Kraków śladami Młodej Polski

Poznawanie światopoglądu epoki i rozmawianie o literaturze nie musi ograniczać się do sali lekcyjnej. 22 września uczniowie klas trzecich, którzy realizują rozszerzony program z języka polskiego, uczestniczyli w plenerowej lekcji           w Krakowie. Spacerując, poznawali miejsca związane z życiem i twórczością Stanisława Wyspiańskiego, poszukiwali śladów Młodej Polski.  

Zwiedzanie rozpoczęliśmy od Rydlówki, dworku w Bronowicach, gdzie 20 listopada 1900 roku odbyło się wesele poety Lucjana Rydla z chłopską córką Jadwigą Mikołajczykówną. Właśnie to wydarzenie uwiecznił Stanisław Wyspiański w swoim utworze. Uczniowie mieli okazję przyjrzeć się temu miejscu, stanąć na progu tych samych drzwi, w których miał stać Wyspiański, kiedy w jego głowie narodził się pomysł na dramat. Wysłuchali historii o najsłynniejszym weselu         w dziejach Krakowa, ale i plotek o nim (a tych nie brakowało!).  

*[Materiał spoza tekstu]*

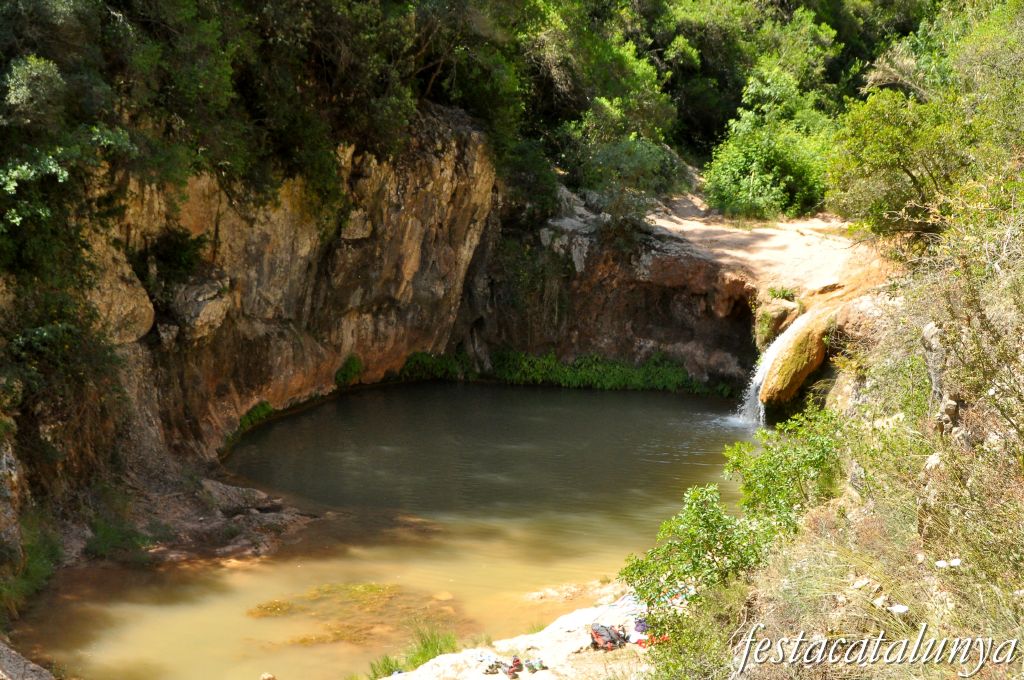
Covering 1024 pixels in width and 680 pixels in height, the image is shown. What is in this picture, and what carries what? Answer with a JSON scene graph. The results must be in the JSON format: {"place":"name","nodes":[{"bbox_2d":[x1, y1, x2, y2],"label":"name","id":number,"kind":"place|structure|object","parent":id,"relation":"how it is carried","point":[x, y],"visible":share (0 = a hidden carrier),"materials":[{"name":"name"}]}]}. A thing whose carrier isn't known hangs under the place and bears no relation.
{"place":"outdoors","nodes":[
{"label":"outdoors","id":0,"kind":"place"},
{"bbox_2d":[9,379,760,679],"label":"pool","id":1,"kind":"structure","parent":0,"point":[626,399],"materials":[{"name":"liquid"}]},
{"bbox_2d":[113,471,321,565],"label":"rock ledge","id":2,"kind":"object","parent":1,"relation":"in","point":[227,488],"visible":0.69,"materials":[{"name":"brown stone"}]},
{"bbox_2d":[84,514,157,559],"label":"grass clump","id":3,"kind":"object","parent":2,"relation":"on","point":[109,538],"visible":0.71,"materials":[{"name":"green plant"}]},
{"bbox_2d":[259,671,276,679],"label":"rock","id":4,"kind":"object","parent":1,"relation":"in","point":[265,677],"visible":1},
{"bbox_2d":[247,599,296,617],"label":"algae","id":5,"kind":"object","parent":1,"relation":"in","point":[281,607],"visible":0.57,"materials":[{"name":"brown plant"}]},
{"bbox_2d":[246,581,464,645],"label":"algae","id":6,"kind":"object","parent":1,"relation":"in","point":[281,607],"visible":0.54,"materials":[{"name":"brown plant"}]},
{"bbox_2d":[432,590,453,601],"label":"rock","id":7,"kind":"object","parent":1,"relation":"in","point":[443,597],"visible":0.72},
{"bbox_2d":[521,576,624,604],"label":"rock","id":8,"kind":"object","parent":1,"relation":"in","point":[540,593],"visible":0.63,"materials":[{"name":"stone"}]},
{"bbox_2d":[2,116,792,594],"label":"rock cliff","id":9,"kind":"structure","parent":0,"point":[407,334],"materials":[{"name":"stone"}]},
{"bbox_2d":[0,523,62,612],"label":"grass clump","id":10,"kind":"object","parent":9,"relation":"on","point":[43,571],"visible":0.6,"materials":[{"name":"green plant"}]},
{"bbox_2d":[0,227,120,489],"label":"shrub","id":11,"kind":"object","parent":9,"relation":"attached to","point":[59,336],"visible":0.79,"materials":[{"name":"green plant"}]},
{"bbox_2d":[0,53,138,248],"label":"tree","id":12,"kind":"object","parent":9,"relation":"on","point":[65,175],"visible":0.92,"materials":[{"name":"green plant"}]},
{"bbox_2d":[82,245,153,343],"label":"boulder","id":13,"kind":"object","parent":9,"relation":"attached to","point":[133,310],"visible":0.55,"materials":[{"name":"beige stone"}]},
{"bbox_2d":[141,226,212,288],"label":"shrub","id":14,"kind":"object","parent":9,"relation":"attached to","point":[179,246],"visible":0.78,"materials":[{"name":"green plant"}]},
{"bbox_2d":[168,275,229,338],"label":"boulder","id":15,"kind":"object","parent":9,"relation":"attached to","point":[215,306],"visible":0.77,"materials":[{"name":"grey stone"}]},
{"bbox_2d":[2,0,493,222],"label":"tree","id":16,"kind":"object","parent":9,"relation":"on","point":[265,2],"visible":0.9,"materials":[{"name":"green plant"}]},
{"bbox_2d":[237,400,275,433],"label":"plant","id":17,"kind":"object","parent":9,"relation":"attached to","point":[251,419],"visible":0.48,"materials":[{"name":"green plant"}]},
{"bbox_2d":[334,353,363,386],"label":"plant","id":18,"kind":"object","parent":9,"relation":"attached to","point":[349,369],"visible":0.87,"materials":[{"name":"green plant"}]},
{"bbox_2d":[399,348,471,381],"label":"plants","id":19,"kind":"object","parent":9,"relation":"attached to","point":[417,359],"visible":0.64,"materials":[{"name":"green plant"}]},
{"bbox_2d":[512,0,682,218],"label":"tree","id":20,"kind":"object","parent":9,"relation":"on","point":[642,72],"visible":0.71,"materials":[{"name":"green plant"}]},
{"bbox_2d":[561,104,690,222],"label":"shrub","id":21,"kind":"object","parent":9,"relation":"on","point":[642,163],"visible":0.78,"materials":[{"name":"green plant"}]},
{"bbox_2d":[736,312,802,427],"label":"waterfall","id":22,"kind":"structure","parent":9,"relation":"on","point":[758,381],"materials":[{"name":"white liquid"}]},
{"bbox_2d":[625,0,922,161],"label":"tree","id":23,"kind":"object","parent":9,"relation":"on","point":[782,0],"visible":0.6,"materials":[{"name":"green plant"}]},
{"bbox_2d":[374,586,656,679],"label":"rocky bank","id":24,"kind":"structure","parent":0,"point":[566,627],"materials":[{"name":"stone"}]},
{"bbox_2d":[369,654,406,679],"label":"grass tuft","id":25,"kind":"object","parent":24,"relation":"on","point":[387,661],"visible":0.57,"materials":[{"name":"green plant"}]},
{"bbox_2d":[366,623,461,677],"label":"grass tuft","id":26,"kind":"object","parent":24,"relation":"on","point":[427,651],"visible":0.52,"materials":[{"name":"green plant"}]},
{"bbox_2d":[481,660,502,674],"label":"shoe","id":27,"kind":"object","parent":24,"relation":"on","point":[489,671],"visible":0.95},
{"bbox_2d":[505,657,522,677],"label":"shoe","id":28,"kind":"object","parent":24,"relation":"on","point":[518,665],"visible":0.97,"materials":[{"name":"red"}]},
{"bbox_2d":[523,658,546,671],"label":"shoe","id":29,"kind":"object","parent":24,"relation":"on","point":[540,667],"visible":0.97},
{"bbox_2d":[590,623,627,650],"label":"backpack","id":30,"kind":"object","parent":24,"relation":"on","point":[600,639],"visible":0.9,"materials":[{"name":"red"}]},
{"bbox_2d":[601,593,648,624],"label":"cloth","id":31,"kind":"object","parent":24,"relation":"on","point":[626,599],"visible":0.54,"materials":[{"name":"fabric"}]},
{"bbox_2d":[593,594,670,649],"label":"pile","id":32,"kind":"object","parent":24,"relation":"on","point":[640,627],"visible":0.52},
{"bbox_2d":[633,616,649,634],"label":"bag","id":33,"kind":"object","parent":24,"relation":"on","point":[640,621],"visible":0.66,"materials":[{"name":"purple"}]},
{"bbox_2d":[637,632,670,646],"label":"red cloth","id":34,"kind":"object","parent":24,"relation":"on","point":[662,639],"visible":0.45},
{"bbox_2d":[489,347,705,392],"label":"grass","id":35,"kind":"structure","parent":0,"point":[560,373],"visible":0.66,"materials":[{"name":"green plant"}]},
{"bbox_2d":[647,197,891,303],"label":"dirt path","id":36,"kind":"structure","parent":0,"point":[664,225],"materials":[{"name":"beige soil"}]},
{"bbox_2d":[703,66,836,220],"label":"shrub","id":37,"kind":"object","parent":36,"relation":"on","point":[756,185],"visible":0.87,"materials":[{"name":"green plant"}]},
{"bbox_2d":[767,285,797,301],"label":"plant","id":38,"kind":"object","parent":36,"relation":"on","point":[784,292],"visible":0.8,"materials":[{"name":"green plant"}]},
{"bbox_2d":[670,202,1023,679],"label":"grassy bank","id":39,"kind":"structure","parent":0,"point":[966,564],"materials":[{"name":"green plant"}]},
{"bbox_2d":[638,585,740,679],"label":"shrub","id":40,"kind":"object","parent":39,"relation":"on","point":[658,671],"visible":0.79,"materials":[{"name":"green plant"}]},
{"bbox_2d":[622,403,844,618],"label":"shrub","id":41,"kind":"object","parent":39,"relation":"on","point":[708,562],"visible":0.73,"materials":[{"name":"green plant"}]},
{"bbox_2d":[726,406,844,528],"label":"shrub","id":42,"kind":"object","parent":39,"relation":"on","point":[774,478],"visible":0.63,"materials":[{"name":"green plant"}]},
{"bbox_2d":[759,311,830,407],"label":"boulder","id":43,"kind":"object","parent":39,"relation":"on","point":[788,385],"visible":0.72,"materials":[{"name":"stone"}]},
{"bbox_2d":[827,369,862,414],"label":"rock","id":44,"kind":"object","parent":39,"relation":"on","point":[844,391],"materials":[{"name":"beige stone"}]},
{"bbox_2d":[851,577,869,588],"label":"rock","id":45,"kind":"object","parent":39,"relation":"on","point":[860,583],"visible":0.91,"materials":[{"name":"white stone"}]},
{"bbox_2d":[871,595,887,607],"label":"rock","id":46,"kind":"object","parent":39,"relation":"on","point":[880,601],"visible":0.84,"materials":[{"name":"white stone"}]},
{"bbox_2d":[888,603,908,614],"label":"rock","id":47,"kind":"object","parent":39,"relation":"on","point":[896,609],"visible":0.86,"materials":[{"name":"white stone"}]},
{"bbox_2d":[829,0,1023,245],"label":"tree","id":48,"kind":"object","parent":39,"relation":"on","point":[908,171],"visible":0.94,"materials":[{"name":"green plant"}]},
{"bbox_2d":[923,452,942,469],"label":"rock","id":49,"kind":"object","parent":39,"relation":"on","point":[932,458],"visible":0.58,"materials":[{"name":"white stone"}]},
{"bbox_2d":[921,320,963,432],"label":"rock","id":50,"kind":"object","parent":39,"relation":"on","point":[928,328],"visible":0.62,"materials":[{"name":"grey stone"}]},
{"bbox_2d":[934,558,961,568],"label":"rock","id":51,"kind":"object","parent":39,"relation":"on","point":[954,564],"visible":0.86,"materials":[{"name":"white stone"}]},
{"label":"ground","id":52,"kind":"structure","parent":0},
{"bbox_2d":[0,641,55,679],"label":"rock","id":53,"kind":"object","parent":52,"relation":"on","point":[31,665],"visible":0.94,"materials":[{"name":"grey stone"}]},
{"bbox_2d":[756,295,800,347],"label":"rock","id":54,"kind":"object","parent":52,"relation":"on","point":[770,316],"visible":0.63,"materials":[{"name":"stone"}]}
]}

Następnym punktem do zrealizowania tego dnia był spacer plenerowy po Krakowie, podczas którego uczniowie przekonali się, że w tym mieście ocalał artystyczny duch Młodej Polski. Odwiedziliśmy plac Matejki i ASP, by dowiedzieć się jak wyglądała edukacja Wyspiańskiego i jego późniejsza praca. Zajrzeliśmy do Teatru Słowackiego, w którym artysta chciał przeprowadzić odważne i nowoczesne reformy. Byliśmy na placu Mariackim, gdzie mieściła się jego pracownia. W kościele Ojców Franciszkanów mogliśmy na własne oczy, w całej okazałości, zobaczyć witraże i polichromie, które stworzył Wyspiański. Największe wrażenie zrobił na nas witraż przedstawiający Boga Ojca – artysta przedstawił go z podniesioną, w znaczący sposób, ręką. Rozświetlony promieniami słońca, które tego dnia towarzyszyło nam nieustannie, wyglądał imponująco. Zajrzeliśmy też do kawiarni, w których artyści należący do artystycznej bohemy spędzali wolny czas. Dawny Paon i Jama Michalika pozwoliły przenieść się w klimat tamtych czasów. Tę drugą kawiarnię Wyspiański chciał odmalować za darmo, ale właściciel odmówił. Podobno żałował tego do końca życia… 

Jaka jest różnica między kimś, kto jest uczony o języku polskim i literaturze, a tym, kto SIĘ uczy? Ten drugi ktoś nastawiony jest na działanie, na poszukiwanie odpowiedzi. Staramy się, żeby właśnie takie podejście dominowało na zajęciach. Lekcje w plenerze z pewnością temu sprzyjają.